Cycle ergometers, by contrast, are typically wheelchair accessible, mounted on mobile platforms, and specifically designed to be used even by those with severely limited muscle function (grade 0 or 1). Thanks to integrated passive and assistive modes, therapeutic use is possible even when patients cannot yet fully participate actively – such as during early stroke recovery or for severely compromised geriatric patients.

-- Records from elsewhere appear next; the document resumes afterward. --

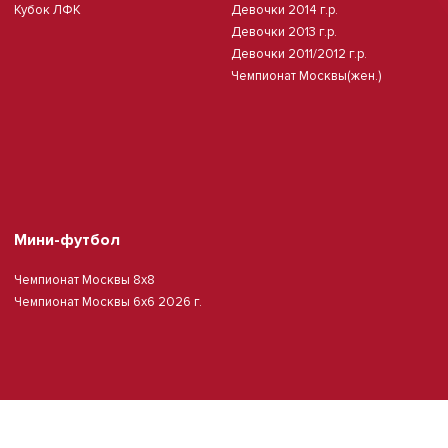
Кубок ЛФК
Девочки 2014 г.р.
Девочки 2013 г.р.
Девочки 2011/2012 г.р.
Чемпионат Москвы(жен.)
Мини-футбол
Чемпионат Москвы 8х8
Чемпионат Москвы 6х6 2026 г.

Looking at the economic benefits, the integration of CL systems presents a clear advantage. Modern CL systems typically combine three key functions in a single device: passive mobilisation, assistive training and active ergometer load. This reduces the need for separate individual devices, lowers acquisition and maintenance costs, and simplifies staff training. With its lower technical complexity, reduced space requirements and versatility in day-to-day therapy, CL stands out as a highly efficient training method – not just clinically, but logistically and economically as well.
By comparison, CL offers a much wider range of therapeutic applications, ranging from passive early mobilisation on the intensive care unit to assistive-symmetrical motor relearning for severe hemiparesis to active high-intensity training protocols for secondary prevention. This adaptability is greatly enhanced through motor-assisted movement capabilities and standardised ergometry modules that precisely control the training parameters. The evidence base is comprehensive, spanning from mechanistic studies on muscle activation and neuroplastic reorganisation to randomised controlled trials, meta-analyses and current guideline recommendations. In particular, the integration of CL into early mobilisation protocols in intensive care units, alongside neurorehabilitative and geriatric care standards, highlights the significant clinical value of this training approach.